> _EXERCISE PROMPT_:
Gather each line in the records below that contains the string "percent", and copy those lines in full.

Entries drawn from a collection
++++++++++++++++++++

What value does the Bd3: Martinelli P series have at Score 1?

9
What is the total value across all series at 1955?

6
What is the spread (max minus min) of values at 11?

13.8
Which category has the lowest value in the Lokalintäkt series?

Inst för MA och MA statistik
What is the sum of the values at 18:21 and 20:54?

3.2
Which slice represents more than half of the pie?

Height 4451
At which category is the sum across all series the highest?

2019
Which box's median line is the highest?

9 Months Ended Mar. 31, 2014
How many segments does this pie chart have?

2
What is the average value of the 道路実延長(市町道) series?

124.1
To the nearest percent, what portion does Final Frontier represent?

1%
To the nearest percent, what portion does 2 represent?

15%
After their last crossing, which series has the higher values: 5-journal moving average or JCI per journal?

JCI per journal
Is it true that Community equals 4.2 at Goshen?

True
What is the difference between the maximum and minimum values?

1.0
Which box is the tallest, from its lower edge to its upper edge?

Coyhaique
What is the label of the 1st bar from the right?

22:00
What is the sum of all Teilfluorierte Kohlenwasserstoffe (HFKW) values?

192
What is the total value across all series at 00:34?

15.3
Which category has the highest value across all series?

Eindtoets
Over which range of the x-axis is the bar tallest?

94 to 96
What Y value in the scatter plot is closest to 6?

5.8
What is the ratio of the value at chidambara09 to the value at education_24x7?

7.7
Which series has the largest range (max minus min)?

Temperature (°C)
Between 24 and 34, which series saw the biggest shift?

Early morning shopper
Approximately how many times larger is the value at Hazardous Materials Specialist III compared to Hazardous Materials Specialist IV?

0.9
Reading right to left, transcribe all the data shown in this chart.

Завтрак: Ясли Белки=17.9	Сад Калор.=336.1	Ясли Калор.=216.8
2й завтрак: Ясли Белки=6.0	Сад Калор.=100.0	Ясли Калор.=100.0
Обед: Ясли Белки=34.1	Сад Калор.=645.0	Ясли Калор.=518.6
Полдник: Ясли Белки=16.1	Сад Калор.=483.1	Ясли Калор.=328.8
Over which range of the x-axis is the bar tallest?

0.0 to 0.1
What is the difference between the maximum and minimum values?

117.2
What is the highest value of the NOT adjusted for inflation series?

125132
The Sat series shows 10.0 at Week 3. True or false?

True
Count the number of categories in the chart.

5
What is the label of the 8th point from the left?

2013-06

++++++++++++++++++++

> _TASK SOLUTION_:
To the nearest percent, what portion does Final Frontier represent?
To the nearest percent, what portion does 2 represent?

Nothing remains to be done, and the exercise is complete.